TASK INSTRUCTIONS:
1/ Answer these questions using the preface about the Brazilian dictatorship:
(a) How long did the military stay in power?
(b) In which two years was a new Constitution granted?
(c) What became the focal point of the Brazilian transition?
2/ Summarize the preface about the Brazilian dictatorship in two sentences.

━━ SELECTED EXTRACT ━━

By LUIS FELIPE MIGUEL*
Preface to the newly released book by José Genoino and Andrea Caldas
It must be recognized: the Brazilian dictatorship was, in many aspects, very successful. The military remained in power for more than 20 years, decimated left-wing organizations, and excluded all dissident voices from the Armed Forces. They maintained a simulacrum of an electoral process and the legislative branch generally remained open, although restrained. Thus, they trained a new political elite that accepted their tutelage.
The constitutional order was not simply suspended; a new Constitution was granted in 1967 (and again in 1969, with Amendment nº 1). At the same time, the military in power set in motion a major process of modernizing the country's infrastructure, productive diversification and income concentration. To a certain extent, they managed to contain pressure from different opposition sectors and control the transition to civilian government, imposing limits and defining its pace.
At the end of the dictatorship, there was no previous order to be recovered. Brazil was another country, urbanized, integrated in new ways into global production chains. It was not possible, as in Argentina or Uruguay, to return to the Constitution in force before the military took power: it was necessary to establish a new democratic legal and political order, practically from scratch. Therefore, the constituent process became the focal point of the Brazilian transition.
In it, the various social interests in dispute were confronted, with an important mobilization of social movements, civil society organizations and lobbies business and corporate, and the correlation of forces of the moment crystallized. There was no clearly established hegemony, which had repercussions on the text, which is marked by contradictions and the postponement of decisions (through the stratagem of referring to “complementary legislation”).

━━━
━━ GIVEN INFORMATION ━━

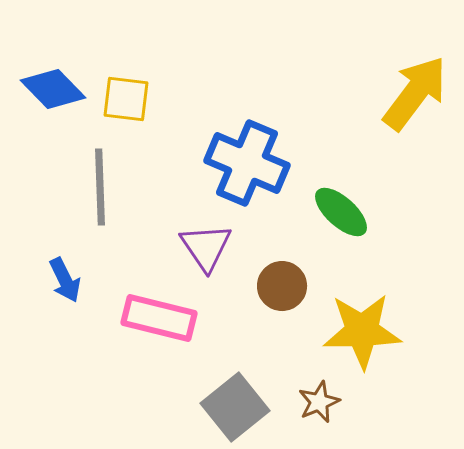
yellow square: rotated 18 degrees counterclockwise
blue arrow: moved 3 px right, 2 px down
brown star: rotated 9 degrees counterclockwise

━━━

SET OF ANSWERS:
1/
(a) More than 20 years.
(b) 1967 and 1969.
(c) The constituent process.

2/ The Brazilian dictatorship was successful in many ways: it stayed in power for more than 20 years, crushed left-wing groups, granted new Constitutions, modernized the country, and controlled the pace of the transition to civilian rule. Because there was no earlier order to return to, Brazil had to build a new democratic order almost from scratch, so the constituent process became the focal point of the transition, and its text came out marked by contradictions and postponed decisions.